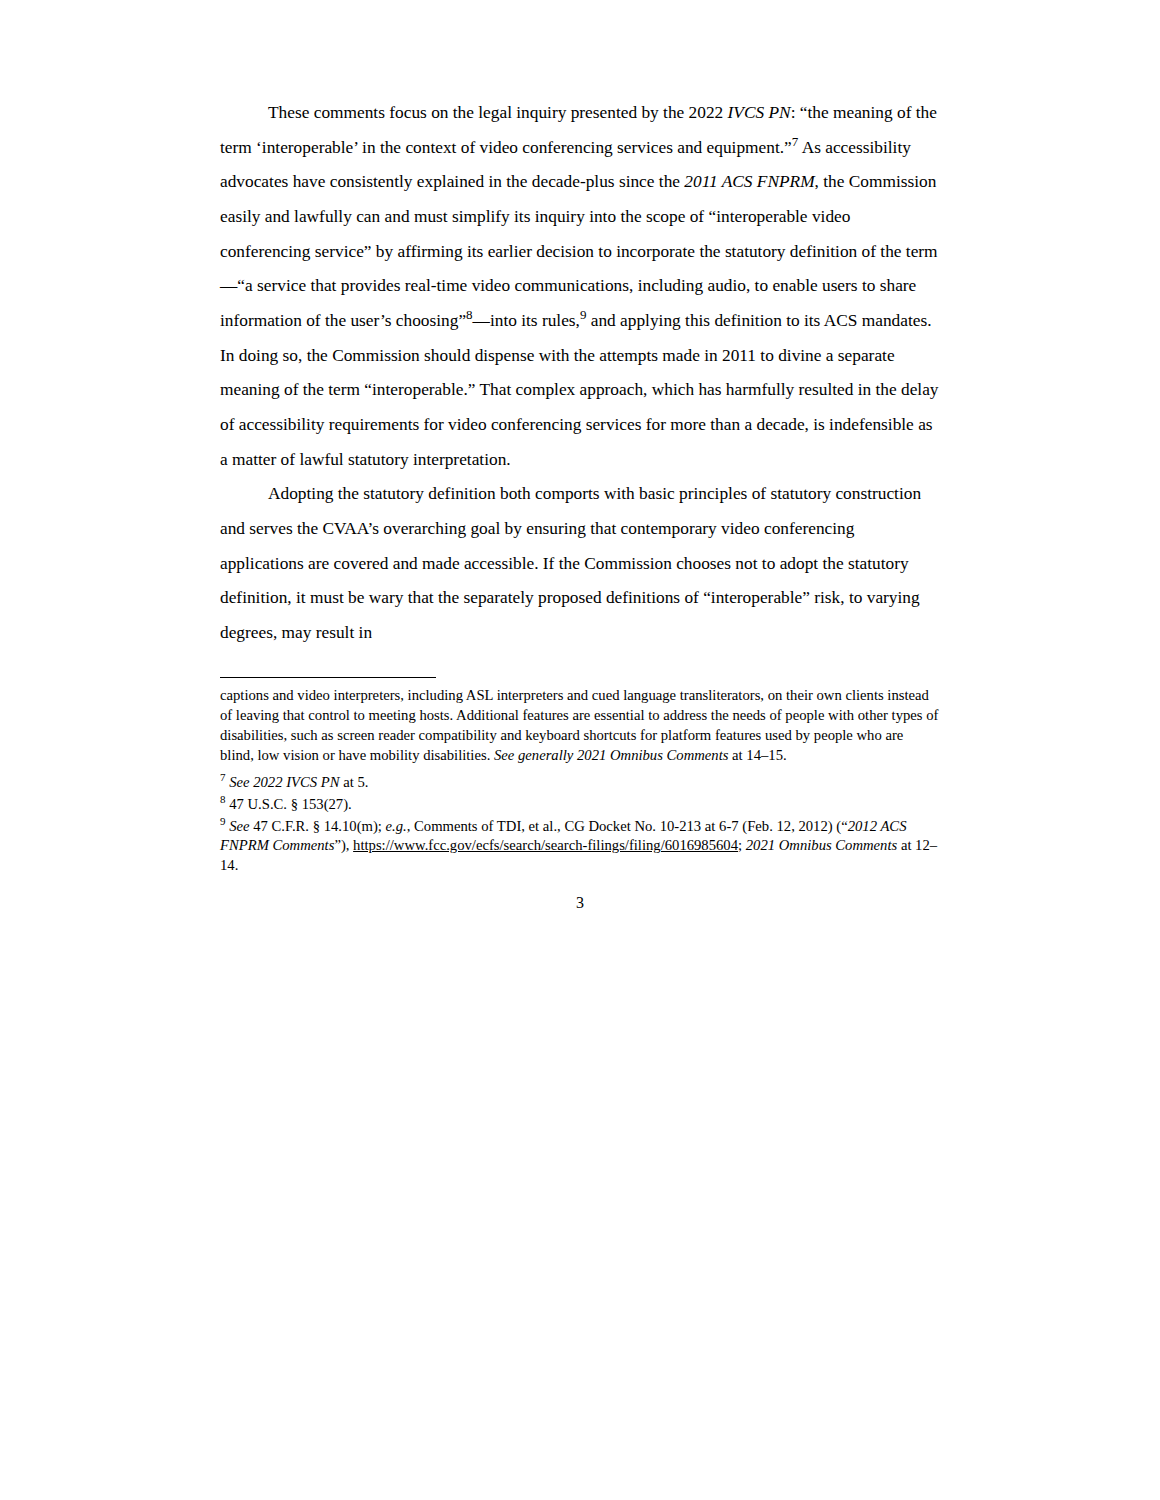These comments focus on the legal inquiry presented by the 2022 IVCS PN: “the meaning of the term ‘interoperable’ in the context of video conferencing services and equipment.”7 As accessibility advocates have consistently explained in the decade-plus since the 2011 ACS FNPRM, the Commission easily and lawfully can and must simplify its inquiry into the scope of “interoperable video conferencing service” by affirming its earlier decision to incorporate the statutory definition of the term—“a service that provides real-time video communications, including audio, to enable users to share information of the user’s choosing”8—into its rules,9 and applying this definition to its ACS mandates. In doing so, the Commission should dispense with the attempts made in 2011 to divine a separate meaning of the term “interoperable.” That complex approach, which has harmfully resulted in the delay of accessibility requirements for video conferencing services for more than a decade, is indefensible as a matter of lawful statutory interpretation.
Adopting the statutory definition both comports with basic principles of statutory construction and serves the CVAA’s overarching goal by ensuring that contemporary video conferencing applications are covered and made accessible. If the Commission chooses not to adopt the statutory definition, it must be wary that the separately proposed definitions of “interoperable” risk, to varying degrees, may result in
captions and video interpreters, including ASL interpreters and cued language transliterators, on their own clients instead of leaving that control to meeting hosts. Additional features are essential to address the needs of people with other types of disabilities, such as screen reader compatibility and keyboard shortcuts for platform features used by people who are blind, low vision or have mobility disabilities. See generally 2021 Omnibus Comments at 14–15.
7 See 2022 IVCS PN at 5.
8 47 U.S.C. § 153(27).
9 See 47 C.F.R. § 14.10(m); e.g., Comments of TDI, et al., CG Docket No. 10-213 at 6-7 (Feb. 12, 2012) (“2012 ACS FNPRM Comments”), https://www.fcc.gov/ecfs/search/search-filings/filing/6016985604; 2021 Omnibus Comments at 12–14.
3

════════════════

WORK REQUEST
Pictures are to be left out when the entries above are repeated exactly.

REPLY TO THE EXERCISE
These comments focus on the legal inquiry presented by the 2022 IVCS PN: “the meaning of the term ‘interoperable’ in the context of video conferencing services and equipment.”7 As accessibility advocates have consistently explained in the decade-plus since the 2011 ACS FNPRM, the Commission easily and lawfully can and must simplify its inquiry into the scope of “interoperable video conferencing service” by affirming its earlier decision to incorporate the statutory definition of the term—“a service that provides real-time video communications, including audio, to enable users to share information of the user’s choosing”8—into its rules,9 and applying this definition to its ACS mandates. In doing so, the Commission should dispense with the attempts made in 2011 to divine a separate meaning of the term “interoperable.” That complex approach, which has harmfully resulted in the delay of accessibility requirements for video conferencing services for more than a decade, is indefensible as a matter of lawful statutory interpretation.
Adopting the statutory definition both comports with basic principles of statutory construction and serves the CVAA’s overarching goal by ensuring that contemporary video conferencing applications are covered and made accessible. If the Commission chooses not to adopt the statutory definition, it must be wary that the separately proposed definitions of “interoperable” risk, to varying degrees, may result in
captions and video interpreters, including ASL interpreters and cued language transliterators, on their own clients instead of leaving that control to meeting hosts. Additional features are essential to address the needs of people with other types of disabilities, such as screen reader compatibility and keyboard shortcuts for platform features used by people who are blind, low vision or have mobility disabilities. See generally 2021 Omnibus Comments at 14–15.
7 See 2022 IVCS PN at 5.
8 47 U.S.C. § 153(27).
9 See 47 C.F.R. § 14.10(m); e.g., Comments of TDI, et al., CG Docket No. 10-213 at 6-7 (Feb. 12, 2012) (“2012 ACS FNPRM Comments”), https://www.fcc.gov/ecfs/search/search-filings/filing/6016985604; 2021 Omnibus Comments at 12–14.
3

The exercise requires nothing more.